Chagall’s later costumes, for Stravinsky's ballet The Firebird and Mozart’s opera The Magic Flute, incorporate delicate embroidery and decadent fabrics. But these early designs, for a 1942 performance by the American Ballet Theatre, have more in common with his canvases. Each outfit is hand-painted, incorporating themes from Russian folklore alongside traditional Mexican styles. It’s a combination particularly suited to the subject matter: The ballet, Aleko, is based on a poem by Russian writer Alexander Pushkin and premiered in Mexico City.
Costumes by Isamu Noguchi. Orpheus Photo by Paul Kolnik. Courtesy of the New York City Ballet.
Noguchi, with his polished, pared-down sculptural forms, was well-suited to creating set designs for modern dance. He worked frequently with a host of influential American choreographers, including Martha Graham, Merce Cunningham, and George Balanchine. Balanchine in particular, as one of the founders of the New York City Ballet, commissioned Noguchi to create the sets and costumes for the dance company’s inaugural 1948 performance of Orpheus. “There is joy in seeing sculpture come to life on the stage in its own world of timeless time,” Noguchi once remarked of his theater collaborations.
Sonia Delaunay, Two costume designs for the ballet Cleopatra, 1918. © Pracusa 2017633. Courtesy of Museo Thyssen.
Russian art critic Serge Diaghilev founded the Ballets Russes in 1909, weaving together the talents of major contemporary artists (including Pablo Picasso and Henri Matisse) and composers (such as Igor Stravinsky and Erik Satie) for his innovative productions. In 1917, Diaghilev asked Delaunay—an abstract painter whose works feature whorls of colorful, geometric forms—to make the costumes for his revival of Cléopâtre. The exposure helped to launch her design career, which resulted in a series of popular textiles and costumes for opera, film, and ballet.
The original Triadic Ballet, which premiered in 1922, was an avant-garde production that fused the spheres of dance, music, theater, art, and architecture into a mesmerizing whole. Formally trained as a painter and sculptor, Schlemmer embodied the multidisciplinary spirit of the Bauhaus by crafting the costumes and choreography himself. Although that occasionally led to mishaps—the first costumes he made fell apart during an early performance—the work was met with wide acclaim during its 10-year run. Specifics of the choreography and score have been lost to time, although photographs and sketches of the costumes still exist; this 1970 arrangement for video attempted to recreate the original production with sculptural costumes and mechanical choreography.
Estate of Leonor Fini, courtesy of Weinstein Gallery.
Estate of Leonor Fini, courtesy of Weinstein Gallery.
Fantastical, otherworldly women populate the vibrantly hued paintings of Argentine Surrealist Fini.

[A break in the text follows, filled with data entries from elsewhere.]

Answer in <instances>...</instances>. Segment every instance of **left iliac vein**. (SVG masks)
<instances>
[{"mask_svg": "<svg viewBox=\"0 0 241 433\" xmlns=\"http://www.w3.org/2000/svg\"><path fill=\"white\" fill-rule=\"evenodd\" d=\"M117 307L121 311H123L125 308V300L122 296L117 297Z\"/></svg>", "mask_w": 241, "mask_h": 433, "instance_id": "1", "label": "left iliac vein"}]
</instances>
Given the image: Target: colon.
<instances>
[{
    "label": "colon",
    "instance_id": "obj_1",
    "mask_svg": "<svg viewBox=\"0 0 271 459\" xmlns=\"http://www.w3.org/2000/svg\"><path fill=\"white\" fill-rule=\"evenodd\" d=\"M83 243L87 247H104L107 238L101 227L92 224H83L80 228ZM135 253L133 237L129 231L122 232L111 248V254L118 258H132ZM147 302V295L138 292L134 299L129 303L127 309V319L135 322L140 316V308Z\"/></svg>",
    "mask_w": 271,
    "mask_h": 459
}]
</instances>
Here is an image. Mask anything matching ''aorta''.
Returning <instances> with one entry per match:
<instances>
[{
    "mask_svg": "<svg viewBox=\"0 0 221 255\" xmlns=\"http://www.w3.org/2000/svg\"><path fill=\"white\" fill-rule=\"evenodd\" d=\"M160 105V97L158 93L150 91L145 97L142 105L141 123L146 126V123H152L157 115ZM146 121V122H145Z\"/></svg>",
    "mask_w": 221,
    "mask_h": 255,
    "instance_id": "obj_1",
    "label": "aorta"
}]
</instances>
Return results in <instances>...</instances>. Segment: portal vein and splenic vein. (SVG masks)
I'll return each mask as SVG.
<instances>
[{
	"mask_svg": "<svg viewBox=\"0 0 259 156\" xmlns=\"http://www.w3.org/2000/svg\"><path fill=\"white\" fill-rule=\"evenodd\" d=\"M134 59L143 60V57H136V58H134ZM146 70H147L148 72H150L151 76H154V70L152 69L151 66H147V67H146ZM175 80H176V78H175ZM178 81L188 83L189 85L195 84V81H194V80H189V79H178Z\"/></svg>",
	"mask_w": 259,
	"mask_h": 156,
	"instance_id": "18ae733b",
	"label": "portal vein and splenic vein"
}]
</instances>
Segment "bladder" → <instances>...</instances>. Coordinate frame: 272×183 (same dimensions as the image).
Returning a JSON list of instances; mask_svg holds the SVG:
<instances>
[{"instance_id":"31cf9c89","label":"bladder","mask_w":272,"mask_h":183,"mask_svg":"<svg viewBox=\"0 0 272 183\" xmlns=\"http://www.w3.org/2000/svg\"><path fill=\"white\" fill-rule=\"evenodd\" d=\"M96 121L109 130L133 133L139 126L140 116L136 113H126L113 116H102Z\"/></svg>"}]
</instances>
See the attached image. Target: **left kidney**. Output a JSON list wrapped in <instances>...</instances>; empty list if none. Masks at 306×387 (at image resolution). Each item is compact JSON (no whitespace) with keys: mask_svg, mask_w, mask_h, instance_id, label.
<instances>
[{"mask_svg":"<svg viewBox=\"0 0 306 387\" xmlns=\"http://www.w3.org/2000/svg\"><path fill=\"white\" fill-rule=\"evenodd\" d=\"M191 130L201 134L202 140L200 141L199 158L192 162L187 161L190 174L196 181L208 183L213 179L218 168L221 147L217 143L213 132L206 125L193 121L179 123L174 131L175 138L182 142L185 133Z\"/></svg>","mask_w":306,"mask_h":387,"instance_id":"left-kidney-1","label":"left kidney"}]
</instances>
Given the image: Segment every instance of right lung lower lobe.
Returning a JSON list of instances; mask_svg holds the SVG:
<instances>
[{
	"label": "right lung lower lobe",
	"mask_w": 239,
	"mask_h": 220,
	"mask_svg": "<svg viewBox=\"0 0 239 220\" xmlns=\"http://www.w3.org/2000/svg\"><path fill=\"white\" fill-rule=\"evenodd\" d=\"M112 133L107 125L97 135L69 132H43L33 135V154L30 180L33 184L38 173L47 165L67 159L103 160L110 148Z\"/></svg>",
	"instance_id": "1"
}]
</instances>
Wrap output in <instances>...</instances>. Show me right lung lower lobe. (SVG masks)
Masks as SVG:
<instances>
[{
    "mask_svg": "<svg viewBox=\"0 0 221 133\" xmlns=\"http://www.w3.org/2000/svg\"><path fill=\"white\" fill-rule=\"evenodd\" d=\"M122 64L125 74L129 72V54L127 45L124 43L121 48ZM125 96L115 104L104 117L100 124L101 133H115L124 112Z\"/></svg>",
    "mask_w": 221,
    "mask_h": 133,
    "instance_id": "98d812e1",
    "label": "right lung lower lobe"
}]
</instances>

And the costumes she donned in real life often transformed her into a similarly fantastical character. (“I have always loved, and lived, my own theatre,” she once said.) She was known to dye her hair—in shades of blue, red, orange, or gold—and would arrive at events wearing nothing but a cape of white feathers paired with matching white boots. Following World War II, Fini attended a grand total of 16 costume balls over seven years; her spectacular outfits ended up in magazines each time. As her reputation spread, she began receiving costume and set design commissions for ballets, plays, operas—even films, including Federico Fellini's 8½ (1963) and Renato Castellani's Romeo and Juliet (1954).